The chat in Union Square was abrupt and lacking in any material that couldn’t have been learned with a quick scan of a Wikipedia page. Still, loyal Fey followers hung on her every word, cheering loudly at the mere mention of mentions of Mean Girls and Sarah Palin, offering up a hearty, “No-o-o-o-o-o!” when Remnick asked them if they agreed that the "30 Rock" pilot was a questionable segment of television. Nearly everyone stayed for the book’s signing, knowing the wait in line would eat into a good hour or two of their Friday evenings.

“We have the same humor,” Stephanie said. “I feel like I can really relate to her.”

Like Stephanie, a Fey fan named Connor Ryan—an 18-year-old student at an all-boys’ prep school in Connecticut—had played hooky for the event, leaving school early and taking the train into the city by himself. Precociously perched in anticipation wearing thick black-framed glasses and a preppy V-neck sweater/polo shirt combination, the ginger-haired high school senior was about halfway done the book before the main event began.
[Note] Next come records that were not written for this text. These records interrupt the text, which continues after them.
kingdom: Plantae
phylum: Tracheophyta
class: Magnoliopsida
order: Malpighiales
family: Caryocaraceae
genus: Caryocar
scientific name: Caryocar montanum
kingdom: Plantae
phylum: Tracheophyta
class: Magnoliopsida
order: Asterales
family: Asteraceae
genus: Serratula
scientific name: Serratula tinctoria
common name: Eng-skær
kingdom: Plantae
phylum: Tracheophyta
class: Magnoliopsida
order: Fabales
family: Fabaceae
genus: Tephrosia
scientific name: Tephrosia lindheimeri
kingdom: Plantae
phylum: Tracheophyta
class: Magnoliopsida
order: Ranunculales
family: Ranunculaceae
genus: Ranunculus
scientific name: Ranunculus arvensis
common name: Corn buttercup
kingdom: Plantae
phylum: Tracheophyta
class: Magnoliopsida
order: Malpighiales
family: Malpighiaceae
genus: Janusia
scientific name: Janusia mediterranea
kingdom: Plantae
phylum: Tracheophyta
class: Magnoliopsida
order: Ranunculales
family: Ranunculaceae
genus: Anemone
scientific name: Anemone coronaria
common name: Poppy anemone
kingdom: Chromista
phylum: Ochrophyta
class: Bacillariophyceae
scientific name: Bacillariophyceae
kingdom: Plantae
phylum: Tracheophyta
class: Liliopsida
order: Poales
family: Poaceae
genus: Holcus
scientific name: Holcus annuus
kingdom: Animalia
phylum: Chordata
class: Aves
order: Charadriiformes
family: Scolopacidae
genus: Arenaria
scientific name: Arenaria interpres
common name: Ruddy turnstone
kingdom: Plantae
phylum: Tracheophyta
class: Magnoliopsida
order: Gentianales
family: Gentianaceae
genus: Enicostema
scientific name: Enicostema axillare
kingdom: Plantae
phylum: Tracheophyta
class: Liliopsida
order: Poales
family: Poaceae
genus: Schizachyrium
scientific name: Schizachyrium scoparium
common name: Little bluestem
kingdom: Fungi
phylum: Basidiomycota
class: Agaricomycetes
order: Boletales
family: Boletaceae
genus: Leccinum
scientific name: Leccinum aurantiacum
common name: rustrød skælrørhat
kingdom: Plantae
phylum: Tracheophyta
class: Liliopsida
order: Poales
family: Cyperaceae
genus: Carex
If Stephanie was just here just to get more material, more Fey-ness, Ryan was here for more jokes, and some inspiration—he's an aspiring writer, possibly for television, he said. Nobody I interviewed talked about gender politics, work-life balance, or Christopher Hitchens.

“She’s not just a great writer, but a great TV personality,” Ryan said. “Reading the first few chapters of the book, it’s amazing to see how far she’s come. I admire how authentic she is.”

These fans, it seemed, weren’t there to see Fey talk about what Christopher Hitchens might think of a character like Liz Lemon or try to defend her gender’s ability to generate laughs. Every answer was going to work: Tina Fey and Liz Lemon are well-constructed characters, and more exploration is just more material. Maybe the point about Bossypants is that more information—not new information or new ideas—is the reason the book will sell. Because how many more times can Stephanie from New Jersey watch Mean Girls, really?